→ To do:
Based on the problem description for implementing a stack with queues below, say whether each statement agrees with it, answering yes or no and quoting the deciding words of the text: 1. The stack is to be built from only two queues. 2. Peeking at the back of a queue counts as a valid operation. 3. A value passed to push can be as large as 10.

0225 - Implement Stack using Queues (Easy)

Problem Link

https://leetcode.com/problems/implement-stack-using-queues

Problem Statement

Implement a last-in-first-out (LIFO) stack using only two queues. The implemented stack should support all the functions of a normal stack (push, top, pop, and empty).

Implement the MyStack class:

• void push(int x) Pushes element x to the top of the stack.
• int pop() Removes the element on the top of the stack and returns it.
• int top() Returns the element on the top of the stack.
• boolean empty() Returns true if the stack is empty, false otherwise.

Notes:

• You must use only standard operations of a queue, which means that only push to back, peek/pop from front, size and is empty operations are valid.
• Depending on your language, the queue may not be supported natively. You may simulate a queue using a list or deque (double-ended queue) as long as you use only a queue's standard operations.

Example 1:

Input
["MyStack", "push", "push", "top", "pop", "empty"]
[[], [1], [2], [], [], []]
Output
[null, null, null, 2, 2, false]

Explanation
MyStack myStack = new MyStack();
myStack.push(1);
myStack.push(2);
myStack.top(); // return 2
myStack.pop(); // return 2
myStack.empty(); // return False

Constraints:

• 1 <= x <= 9
• At most 100 calls will be made to push, pop, top, and empty.

→ Dataset content:
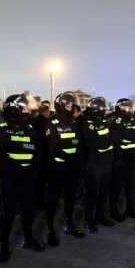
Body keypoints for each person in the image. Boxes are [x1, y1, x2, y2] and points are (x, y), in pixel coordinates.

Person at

→ Task result:
1. Yes: "Implement a last-in-first-out (LIFO) stack using only two queues."
2. No: "only push to back, peek/pop from front, size and is empty operations are valid."
3. No: "1 <= x <= 9"